Given problem: Reproduce, unchanged, the part of the entries below that starts with the line containing "family: Hesperiidae" and ends with the line containing "scientific name: Pulmonaria obscura", including both of those lines.

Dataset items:
——
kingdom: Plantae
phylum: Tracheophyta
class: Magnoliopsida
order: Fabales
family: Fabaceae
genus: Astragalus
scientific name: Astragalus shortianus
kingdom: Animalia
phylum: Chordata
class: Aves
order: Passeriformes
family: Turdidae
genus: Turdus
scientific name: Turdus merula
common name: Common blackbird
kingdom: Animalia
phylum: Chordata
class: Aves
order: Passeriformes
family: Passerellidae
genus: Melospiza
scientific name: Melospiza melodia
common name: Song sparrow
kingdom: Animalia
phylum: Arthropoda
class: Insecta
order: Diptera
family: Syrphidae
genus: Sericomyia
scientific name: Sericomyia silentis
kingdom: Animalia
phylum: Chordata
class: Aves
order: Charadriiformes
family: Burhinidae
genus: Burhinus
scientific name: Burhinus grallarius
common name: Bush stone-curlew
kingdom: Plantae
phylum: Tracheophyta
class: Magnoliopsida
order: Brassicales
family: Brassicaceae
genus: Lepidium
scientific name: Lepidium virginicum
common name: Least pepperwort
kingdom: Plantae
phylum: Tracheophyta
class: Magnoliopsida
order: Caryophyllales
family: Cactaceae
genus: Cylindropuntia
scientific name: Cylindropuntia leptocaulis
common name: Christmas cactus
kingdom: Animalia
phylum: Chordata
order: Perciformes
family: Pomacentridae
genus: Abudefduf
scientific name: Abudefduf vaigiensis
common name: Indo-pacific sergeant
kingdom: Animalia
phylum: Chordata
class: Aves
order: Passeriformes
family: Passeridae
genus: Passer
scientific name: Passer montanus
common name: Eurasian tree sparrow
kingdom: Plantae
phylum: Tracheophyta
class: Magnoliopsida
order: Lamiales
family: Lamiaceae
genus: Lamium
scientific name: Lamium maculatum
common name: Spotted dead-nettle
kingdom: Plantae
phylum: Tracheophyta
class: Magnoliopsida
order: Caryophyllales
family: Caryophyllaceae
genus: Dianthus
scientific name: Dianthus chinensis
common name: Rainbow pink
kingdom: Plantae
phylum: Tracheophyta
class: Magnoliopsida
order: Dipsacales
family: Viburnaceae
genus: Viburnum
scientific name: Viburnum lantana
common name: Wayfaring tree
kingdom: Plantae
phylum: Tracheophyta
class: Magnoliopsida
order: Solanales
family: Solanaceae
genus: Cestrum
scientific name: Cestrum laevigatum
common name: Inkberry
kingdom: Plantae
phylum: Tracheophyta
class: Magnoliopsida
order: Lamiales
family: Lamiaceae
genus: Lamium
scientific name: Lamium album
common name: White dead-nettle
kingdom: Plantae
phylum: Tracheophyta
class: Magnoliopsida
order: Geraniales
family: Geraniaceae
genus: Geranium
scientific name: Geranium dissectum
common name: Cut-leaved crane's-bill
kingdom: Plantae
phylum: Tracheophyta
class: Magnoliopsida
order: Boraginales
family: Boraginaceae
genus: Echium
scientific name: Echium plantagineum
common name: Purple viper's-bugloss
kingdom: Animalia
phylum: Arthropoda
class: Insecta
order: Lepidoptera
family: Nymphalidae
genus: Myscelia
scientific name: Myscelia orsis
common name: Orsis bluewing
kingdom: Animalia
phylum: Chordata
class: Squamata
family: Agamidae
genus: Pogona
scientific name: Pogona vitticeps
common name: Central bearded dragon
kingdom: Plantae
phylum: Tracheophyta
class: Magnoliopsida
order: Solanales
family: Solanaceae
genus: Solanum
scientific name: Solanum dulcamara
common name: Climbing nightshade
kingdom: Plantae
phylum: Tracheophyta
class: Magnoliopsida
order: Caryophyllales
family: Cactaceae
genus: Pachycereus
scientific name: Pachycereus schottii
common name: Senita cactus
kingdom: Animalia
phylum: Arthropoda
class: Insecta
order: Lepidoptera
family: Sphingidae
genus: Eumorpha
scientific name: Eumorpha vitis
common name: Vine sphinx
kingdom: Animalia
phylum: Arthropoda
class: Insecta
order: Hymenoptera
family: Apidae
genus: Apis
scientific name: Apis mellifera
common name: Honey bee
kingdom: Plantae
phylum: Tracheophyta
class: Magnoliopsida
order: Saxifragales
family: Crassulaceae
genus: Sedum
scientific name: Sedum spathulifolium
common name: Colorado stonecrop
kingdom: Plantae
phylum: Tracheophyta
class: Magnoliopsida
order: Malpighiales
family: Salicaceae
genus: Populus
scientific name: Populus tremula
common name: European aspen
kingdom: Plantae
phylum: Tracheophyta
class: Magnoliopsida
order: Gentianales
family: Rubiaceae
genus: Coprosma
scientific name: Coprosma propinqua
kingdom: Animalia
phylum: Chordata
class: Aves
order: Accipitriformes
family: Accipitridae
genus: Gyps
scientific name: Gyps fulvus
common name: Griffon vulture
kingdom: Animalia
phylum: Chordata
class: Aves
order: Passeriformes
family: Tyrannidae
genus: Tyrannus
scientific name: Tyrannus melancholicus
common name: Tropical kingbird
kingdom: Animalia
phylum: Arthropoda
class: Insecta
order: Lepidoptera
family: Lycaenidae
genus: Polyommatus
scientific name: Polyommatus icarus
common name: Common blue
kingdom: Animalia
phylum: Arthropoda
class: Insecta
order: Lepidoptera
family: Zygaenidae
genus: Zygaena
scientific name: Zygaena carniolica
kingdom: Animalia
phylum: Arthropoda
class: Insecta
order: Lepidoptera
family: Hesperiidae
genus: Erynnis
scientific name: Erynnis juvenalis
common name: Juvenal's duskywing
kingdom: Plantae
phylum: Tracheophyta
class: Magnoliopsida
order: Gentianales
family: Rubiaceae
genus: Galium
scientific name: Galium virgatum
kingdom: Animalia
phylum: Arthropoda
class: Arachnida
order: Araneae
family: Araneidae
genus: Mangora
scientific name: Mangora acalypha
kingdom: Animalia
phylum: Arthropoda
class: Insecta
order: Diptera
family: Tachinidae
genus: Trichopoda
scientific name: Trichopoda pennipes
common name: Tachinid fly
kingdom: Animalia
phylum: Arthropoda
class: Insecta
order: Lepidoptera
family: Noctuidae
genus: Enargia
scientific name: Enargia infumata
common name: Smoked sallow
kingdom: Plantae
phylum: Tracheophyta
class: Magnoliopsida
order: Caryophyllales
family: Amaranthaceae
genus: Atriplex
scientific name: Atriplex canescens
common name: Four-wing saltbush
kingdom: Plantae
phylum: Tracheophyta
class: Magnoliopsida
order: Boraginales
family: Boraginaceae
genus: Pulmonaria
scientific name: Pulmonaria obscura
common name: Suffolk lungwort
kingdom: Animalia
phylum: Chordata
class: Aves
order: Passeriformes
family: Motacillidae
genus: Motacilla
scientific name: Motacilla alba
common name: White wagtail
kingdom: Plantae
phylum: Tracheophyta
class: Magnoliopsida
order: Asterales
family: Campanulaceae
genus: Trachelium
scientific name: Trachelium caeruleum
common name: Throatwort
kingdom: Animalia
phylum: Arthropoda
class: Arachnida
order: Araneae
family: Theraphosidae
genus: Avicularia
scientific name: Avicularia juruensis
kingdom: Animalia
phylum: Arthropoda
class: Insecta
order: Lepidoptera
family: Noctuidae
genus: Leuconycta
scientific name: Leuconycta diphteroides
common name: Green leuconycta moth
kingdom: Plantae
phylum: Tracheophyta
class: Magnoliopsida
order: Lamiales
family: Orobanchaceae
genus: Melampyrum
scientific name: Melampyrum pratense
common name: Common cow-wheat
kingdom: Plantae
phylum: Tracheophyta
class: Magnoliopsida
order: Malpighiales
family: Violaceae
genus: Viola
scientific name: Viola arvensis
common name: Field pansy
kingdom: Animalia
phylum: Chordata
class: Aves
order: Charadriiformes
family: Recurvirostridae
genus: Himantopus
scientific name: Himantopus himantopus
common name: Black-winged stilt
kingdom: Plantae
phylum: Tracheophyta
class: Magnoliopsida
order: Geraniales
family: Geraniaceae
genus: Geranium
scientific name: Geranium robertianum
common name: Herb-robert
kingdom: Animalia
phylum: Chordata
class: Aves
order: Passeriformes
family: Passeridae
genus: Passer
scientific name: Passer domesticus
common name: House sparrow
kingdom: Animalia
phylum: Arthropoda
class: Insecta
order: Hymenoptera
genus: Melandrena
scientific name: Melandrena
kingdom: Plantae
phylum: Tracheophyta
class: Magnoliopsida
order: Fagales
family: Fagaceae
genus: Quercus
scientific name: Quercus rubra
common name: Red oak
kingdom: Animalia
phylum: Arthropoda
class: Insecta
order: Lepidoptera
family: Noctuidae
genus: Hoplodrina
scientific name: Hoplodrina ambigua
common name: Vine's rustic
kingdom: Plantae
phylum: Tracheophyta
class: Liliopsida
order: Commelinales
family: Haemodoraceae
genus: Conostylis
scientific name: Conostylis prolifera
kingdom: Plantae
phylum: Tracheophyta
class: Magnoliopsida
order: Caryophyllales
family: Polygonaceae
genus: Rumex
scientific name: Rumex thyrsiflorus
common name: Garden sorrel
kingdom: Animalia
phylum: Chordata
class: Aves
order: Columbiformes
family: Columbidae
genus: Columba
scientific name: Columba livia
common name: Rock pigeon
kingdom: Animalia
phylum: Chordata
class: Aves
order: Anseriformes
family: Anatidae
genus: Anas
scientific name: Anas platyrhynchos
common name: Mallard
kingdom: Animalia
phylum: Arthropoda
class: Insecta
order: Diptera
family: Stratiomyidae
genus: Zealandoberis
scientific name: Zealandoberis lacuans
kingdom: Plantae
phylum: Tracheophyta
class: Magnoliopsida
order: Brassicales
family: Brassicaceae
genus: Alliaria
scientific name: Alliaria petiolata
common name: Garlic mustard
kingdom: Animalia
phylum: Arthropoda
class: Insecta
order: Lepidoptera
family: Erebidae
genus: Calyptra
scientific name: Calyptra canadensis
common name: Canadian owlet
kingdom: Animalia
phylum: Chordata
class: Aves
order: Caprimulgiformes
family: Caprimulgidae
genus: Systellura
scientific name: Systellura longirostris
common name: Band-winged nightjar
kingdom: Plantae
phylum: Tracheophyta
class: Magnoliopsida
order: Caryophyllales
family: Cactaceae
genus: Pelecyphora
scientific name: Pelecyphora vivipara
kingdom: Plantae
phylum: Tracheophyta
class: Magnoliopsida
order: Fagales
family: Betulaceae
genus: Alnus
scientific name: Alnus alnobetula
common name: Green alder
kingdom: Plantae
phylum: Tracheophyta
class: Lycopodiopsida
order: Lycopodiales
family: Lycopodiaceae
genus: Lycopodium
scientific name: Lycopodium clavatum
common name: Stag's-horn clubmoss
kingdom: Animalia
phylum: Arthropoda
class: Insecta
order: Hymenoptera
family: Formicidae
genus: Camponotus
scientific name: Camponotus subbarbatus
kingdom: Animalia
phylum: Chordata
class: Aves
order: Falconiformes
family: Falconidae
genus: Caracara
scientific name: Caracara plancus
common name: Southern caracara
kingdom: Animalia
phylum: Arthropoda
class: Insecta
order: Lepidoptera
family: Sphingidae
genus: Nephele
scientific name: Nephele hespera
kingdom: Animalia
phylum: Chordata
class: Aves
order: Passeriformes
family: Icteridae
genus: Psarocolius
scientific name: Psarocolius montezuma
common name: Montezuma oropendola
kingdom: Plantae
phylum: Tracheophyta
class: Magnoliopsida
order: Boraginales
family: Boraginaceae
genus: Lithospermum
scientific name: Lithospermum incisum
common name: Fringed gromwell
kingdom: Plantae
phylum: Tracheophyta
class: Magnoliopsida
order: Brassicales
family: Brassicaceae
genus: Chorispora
——
Exercise output:
family: Hesperiidae
genus: Erynnis
scientific name: Erynnis juvenalis
common name: Juvenal's duskywing
kingdom: Plantae
phylum: Tracheophyta
class: Magnoliopsida
order: Gentianales
family: Rubiaceae
genus: Galium
scientific name: Galium virgatum
kingdom: Animalia
phylum: Arthropoda
class: Arachnida
order: Araneae
family: Araneidae
genus: Mangora
scientific name: Mangora acalypha
kingdom: Animalia
phylum: Arthropoda
class: Insecta
order: Diptera
family: Tachinidae
genus: Trichopoda
scientific name: Trichopoda pennipes
common name: Tachinid fly
kingdom: Animalia
phylum: Arthropoda
class: Insecta
order: Lepidoptera
family: Noctuidae
genus: Enargia
scientific name: Enargia infumata
common name: Smoked sallow
kingdom: Plantae
phylum: Tracheophyta
class: Magnoliopsida
order: Caryophyllales
family: Amaranthaceae
genus: Atriplex
scientific name: Atriplex canescens
common name: Four-wing saltbush
kingdom: Plantae
phylum: Tracheophyta
class: Magnoliopsida
order: Boraginales
family: Boraginaceae
genus: Pulmonaria
scientific name: Pulmonaria obscura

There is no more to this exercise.